Successful implementation of the Domestic Debt Exchange Programme (DDEP) could impact positively on growth and expansion of the country’s financial technology firms (fintechs), president of the Ghana Fintech and Payments Association, Martin Kwame Awagah, has said.
According to him, the programme, which secured over 80 percent participation at its closure has potential to revolutionise the fintech ecosystem – provided it is successfully implemented.
The DDEP is part of government’s broader response strategy for addressing the country’s current economic challenges, including unsustainable public debt at more than 100 percent of gross domestic product (GDP). It is also to help protect the economy and enhance government’s capacity to service public debts effectively.
Speaking to the B&FT, Mr. Awagah observed that successful implementation of the DDEP will close the country’s financing gap and enable government to meet the debt-to-GDP sustainability target of 55 percent.
“This will help in reducing government’s debt burden, lower interest rates and boost investor confidence – which could benefit fintech companies looking to raise capital or expand their operations, thus contributing to overall macroeconomic stability and creating a more conducive environment for investment and business growth,” he said.
Rating agency Fitch Ratings, in its latest rating, described the recently-completed domestic debt exchange programme as distressed due to a significant decrease in the agreed-upon terms compared to the original contract.
The ratings agency emphasised the importance of this evaluation since the exchange is necessary to prevent a conventional payment default. Consequently, the nation’s long-term local currency Issuer Default Rating (IDR) has been downgraded to restricted default (RD) from ‘C’.
“This debt exchange constitutes a distressed debt exchange under the agency’s criteria – given this material reduction in terms vis-à-vis the original contractual terms, and given that the exchange is needed to avoid a traditional payment default,” Fitch said.
Mr. Awagah is however hopeful the programme will be a success, and that it will enhance operations of fintechs and other businesses as the innovations and offerings to be rolled out “will be geared toward addressing the pain points of a highly competitive market”.

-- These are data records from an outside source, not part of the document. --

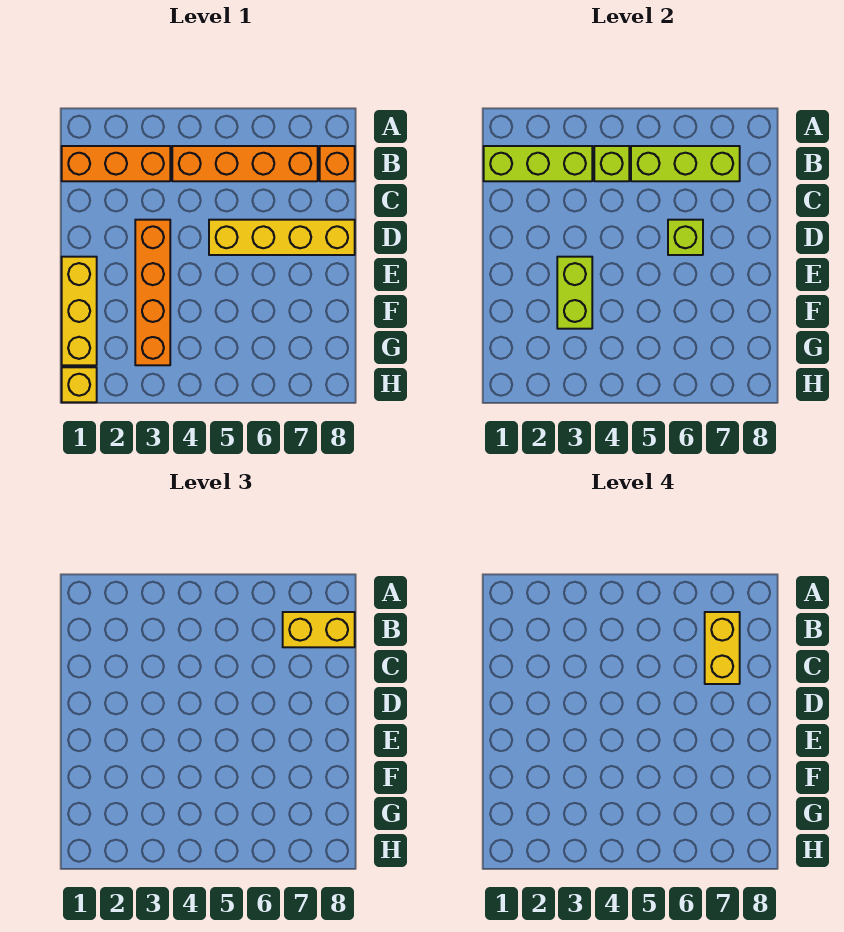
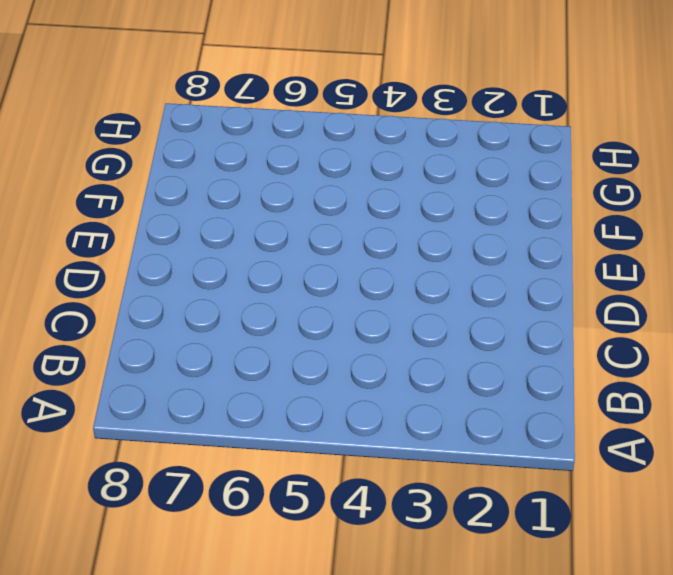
none -> orange brick B1:B3 level 1
none -> orange brick B4:B7 level 1
none -> orange brick B8 level 1

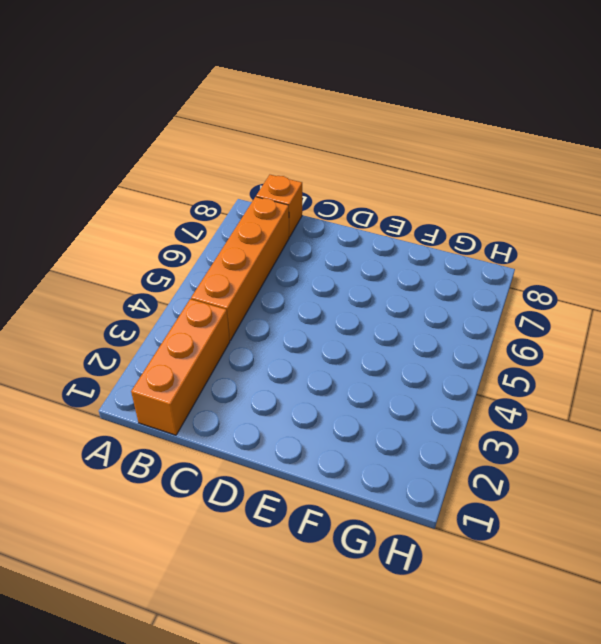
none -> orange brick D3:G3 level 1
none -> yellow brick D5:D8 level 1
none -> yellow brick E1:G1 level 1

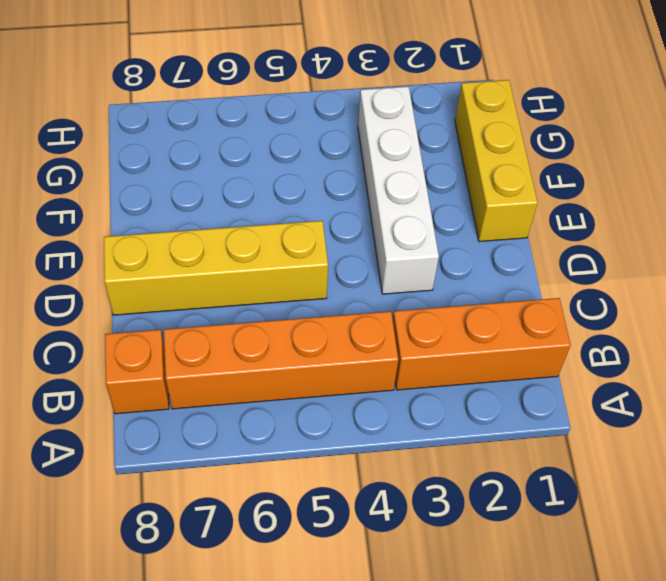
white brick D3:G3 level 1 -> orange brick D3:G3 level 1
none -> yellow brick H1 level 1
none -> lime brick B1:B3 level 2
none -> lime brick B4 level 2

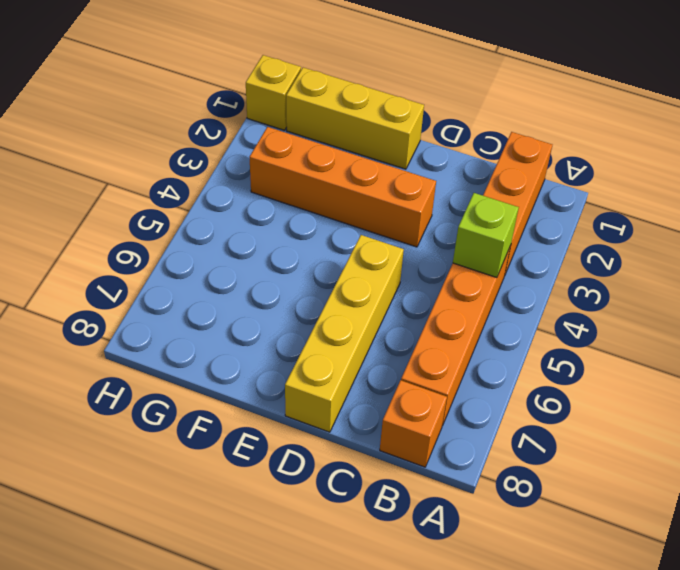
none -> lime brick B1:B3 level 2
none -> lime brick B5:B7 level 2
none -> lime brick D6 level 2

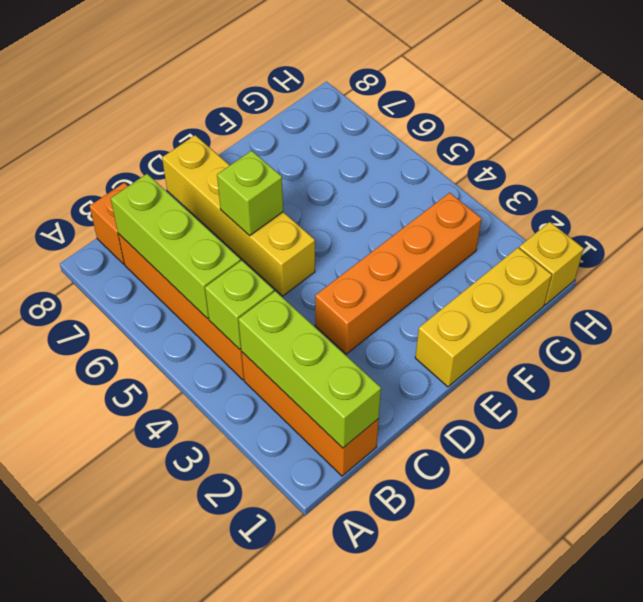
none -> lime brick E3:F3 level 2
none -> yellow brick B7:B8 level 3
none -> yellow brick B7:C7 level 4

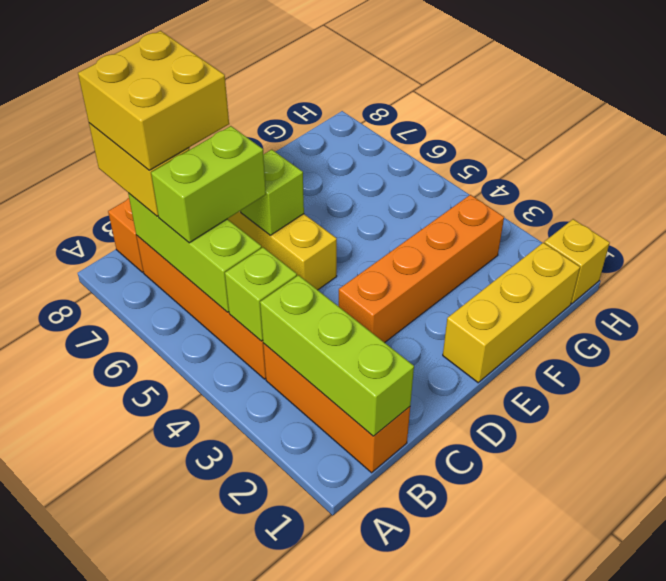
lime brick B6:C6 level 3 -> lime brick E3:F3 level 2
yellow brick B7:C8 level 4 -> yellow brick B7:C7 level 4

“It will boost business operations through market competition and increase the revenue generated by these firms, as cost-effective operational modules will be adopted to provide cost-efficient products and services to consumers; and this will in effect impact job creation and government revenue in the form of taxes paid by these businesses as well as consumers in the long run,” he added.
Against this backdrop, Mr. Awagah urged fintechs to leverage latest technological advancements and position themselves strategically to take advantage of opportunities that may come from the DDEP.
He said the sector has potential to lead the country’s recovery efforts by “deepening financial inclusion” and propelling economic growth in the process.
“This can be done by leveraging digital technology to develop new products and services which meet the needs of consumers who are facing financial challenges in the country. Thus, a customer-centric and affordable digital product,” Mr. Awagah said.